Initiative Communiste : Selon toi, quel type d’alliance politique faut-il construire pour promouvoir une sortie de l’UE sur des bases progressistes ?
Cette question est très complexe. Le Parti socialiste a quitté la gauche depuis longtemps. Le PCF est toujours lié au PS et ne comprend pas qu’il se condamne ainsi à l’échec électoral. De fait, le Front de gauche agonise. J’ai longtemps cru que le Parti de gauche pouvait porter une vision anticapitaliste basée sur la démondialisation et l’internationalisme, mais je commence à douter. Cherchant des alliances à tout prix, il se tourne à présent vers Europe Écologie Les Verts ou Nouvelle Donne, qui sont ouvertement favorables à la construction européenne. Du côté des souverainistes comme Jean-Pierre Chevènement ou Nicolas Dupont-Aignan, l’objectif affiché est le redressement de la France dans la concurrence internationale, ce qui n’a rien à voir avec l’internationalisme et l’anticapitalisme. Je crois qu’il y a un énorme travail intellectuel et d’éducation populaire à faire avant de construire des alliances.

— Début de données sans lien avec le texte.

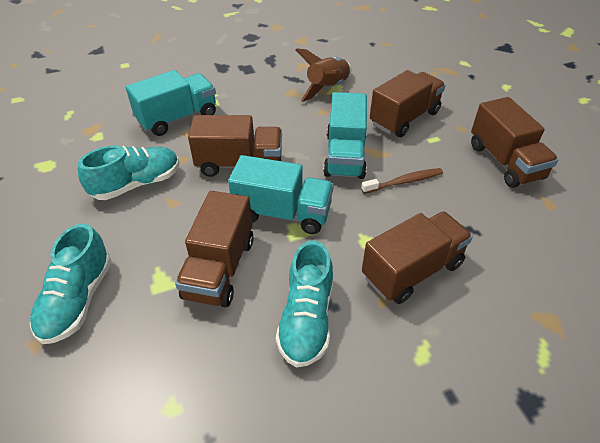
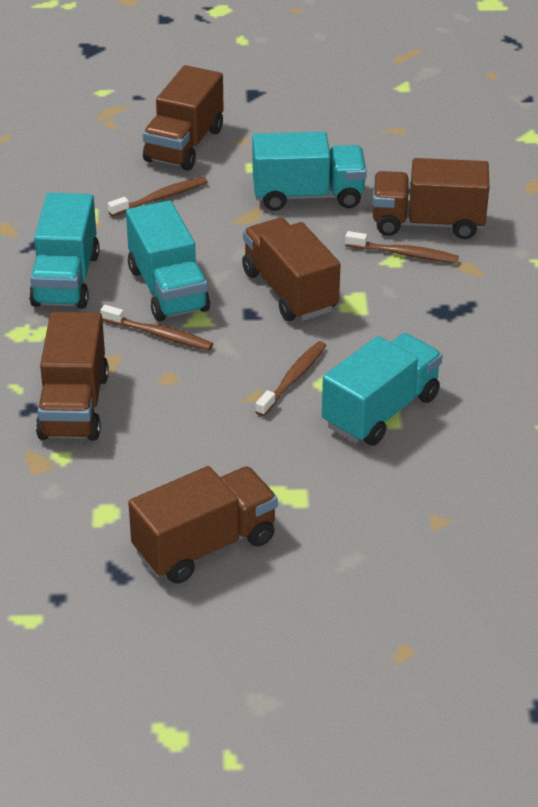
brown rocket: 1 -> 0
brown toothbrush: 1 -> 4
turquoise shoe: 3 -> 0
turquoise truck: 3 -> 4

Initiative Communiste le PRCF, et sans doute les Assises du communisme et différents mouvements progressistes, appellent à une manifestation (ndlr le 30 mai à Paris place E Herriot à 14h) pour commémorer dans la lutte le Non trahi du 29 mai 2005. Comment selon toi, faire germer une alternative politique clairement progressiste, nationale et antifasciste qui soit à la fois tournée contre le FN et contre le Parti Maastrichtien Unique
Cette initiative est excellente et indispensable. Il faut bien voir que Marine Le Pen fait main basse sur le rejet (très légitime) des politiques européennes par l’opinion publique. Je crains qu’un seul grand parti pense déjà à célébrer les dix ans du Non et à en faire un grand événement politique : le Front national. Si nous lui laissons le champ libre, si nous ne faisons pas entendre le Non de gauche, alors nous abandonnons sans combattre. Mais si nous nous mobilisons seulement pour manifester « contre le Front national », le combat est perdu d’avance. Nous devons célébrer le 29 mai 2005 avec un contre-projet à opposer à Marine Le Pen : celui d’une démondialisation au service de la lutte des classes et de la refonte des relations internationales sur des bases coopératives. Les partis de gauche doivent s’extraire du calendrier électoral pour y réfléchir de toute urgence.